Judge Catherine Perry of the U.S. District Court for the Eastern District of Missouri issued an opinion on a host of summary judgment  issues, most notably granting defendants’ motion for summary judgment on plaintiffs’ claims under the North Carolina Unfair Trade Practices Act and on plaintiffs’ claims for public nuisance and negligence per se.

Defendants asserted first that the economic loss doctrine bars all the common-law claims.  The economic loss doctrine bars recovery of purely pecuniary losses in certain tort cases if there is no personal injury or physical damage to property other than the property at issue in the case – usually an allegedly defective product in a products liability case. A plaintiff suing over damage to a product he contracted for is limited to his contract remedies. Many states have adopted the economic loss doctrine for products liability cases, and some states have applied the doctrine to other torts
as well. Here, however, the court found that the alleged damages were not to any property that was the subject of a contract, and the plaintiffs were not claiming damage to any property that is alleged to be defective. Rather, they claim market losses and damage to other property, including equipment, land, and rice. Because they alleged damage to other property, the doctrine does not
apply, concluded the MDL court.

Defendants fared better with plaintiffs' attempt to rely on the more pro-plaintiff North Carolina statute.  The court noted that plaintiffs are not suing based on contracts with Bayer, and although some of Bayer’s decision-making occurred in North Carolina, the claims of plaintiffs cannot be said to arise mainly from those North Carolina activities.  Although there was some conflicting authority, the court concluded that the better reasoned cases require an in-state injury to a plaintiff’s in-state business operations.
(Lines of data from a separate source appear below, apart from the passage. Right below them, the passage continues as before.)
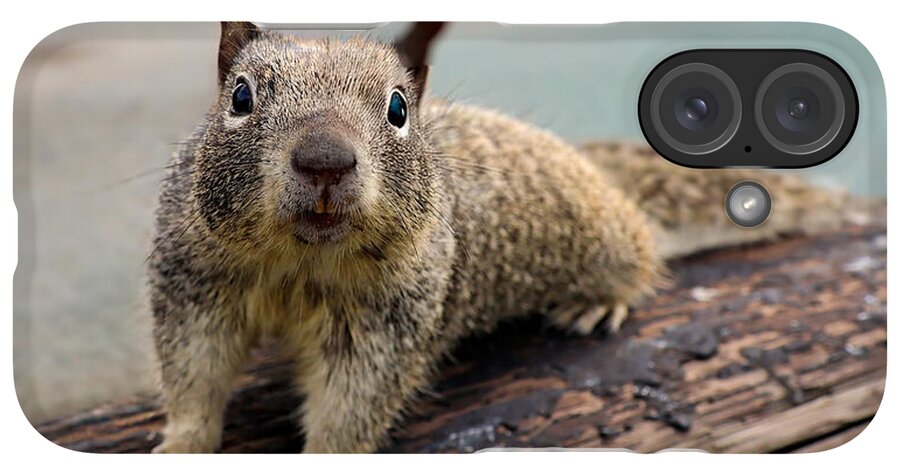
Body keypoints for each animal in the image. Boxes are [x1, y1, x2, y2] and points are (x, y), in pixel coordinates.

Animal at [149, 22, 854, 453]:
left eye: (398, 109)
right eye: (240, 97)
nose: (325, 160)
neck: (301, 263)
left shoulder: (388, 322)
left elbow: (352, 405)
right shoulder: (194, 283)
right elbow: (194, 374)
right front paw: (181, 442)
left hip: (606, 236)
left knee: (640, 254)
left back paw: (599, 300)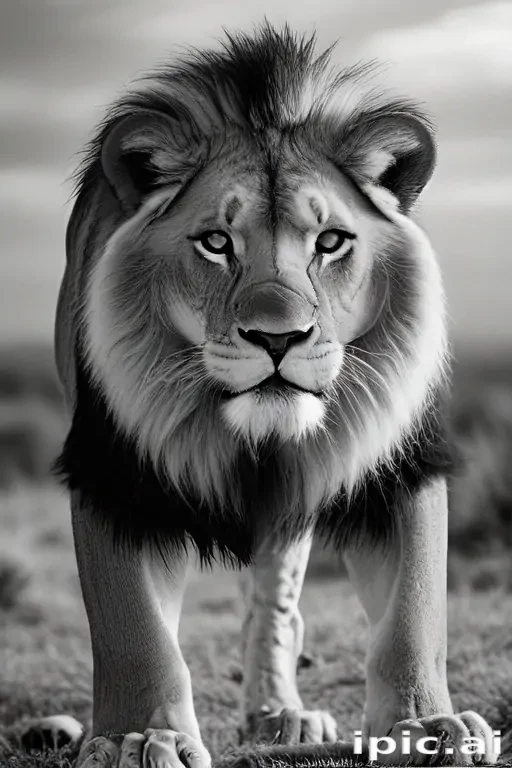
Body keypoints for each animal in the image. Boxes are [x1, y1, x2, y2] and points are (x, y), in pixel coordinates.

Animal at [42, 22, 496, 767]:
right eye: (215, 242)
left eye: (332, 241)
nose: (278, 337)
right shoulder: (113, 470)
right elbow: (132, 628)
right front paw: (139, 735)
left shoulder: (401, 461)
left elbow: (414, 611)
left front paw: (426, 725)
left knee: (273, 605)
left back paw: (280, 716)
In other words, the North Carolina Unfair and Deceptive Trade Practices Act is intended to protect the North Carolina consumer.  Plaintiffs had not shown that their claims here had a sufficient effect on North Carolina business for them to benefit from this act intended to protect North Carolina commerce.

Third, in Missouri, a public nuisance is an offense against the public order and economy of the state that violates the public’s right to life, health, and the use of property, while, at the same time annoys, injures, endangers, renders insecure, interferes with, or obstructs the rights or property of the whole community, or neighborhood, or of any considerable number of persons. Bayer was able to show that, as matter of law, plaintiffs cannot recover for public nuisance. There is no evidence in the record showing the sort of public harm or negative effect on the entire community that public nuisance law was developed to remedy.

A private nuisance, on the other hand, is the unreasonable, unusual, or unnatural use of one’s property so that it substantially impairs the right of another to peacefully enjoy his property.  Plaintiffs’ private nuisance claim survived summary judgment because factual disputes remain regarding whether contamination of plaintiffs’ crops may interfere with their enjoyment of their land. The focus of a private nuisance claim, said the MDL court,  is on defendant’s unreasonable interference with the use and enjoyment of plaintiff’s land.  A genuine issue of fact remains regarding whether plaintiffs can prove a private nuisance.

Defendants were entitled to summary judgment on plaintiffs’ negligence per se claim, to the extent it relied on a violation of federal Animal and Plant Health Inspection Service regulations. This is because they are more in the nature of performance standards that do not provide a standard of
care.  So, for example, if a building code says a stair riser must be six inches tall, that is a precise directive that a builder can follow, and if someone is injured because the riser is taller or shorter, negligence per se might apply.  A building code that says the stair riser should be of a sufficient height not to be dangerous or so that a person will not fall could not provide a basis for a negligence per se claim because the question of what is reasonable was not answered by the building code regulations.

We will keep an eye on the first bellwether case for our readers.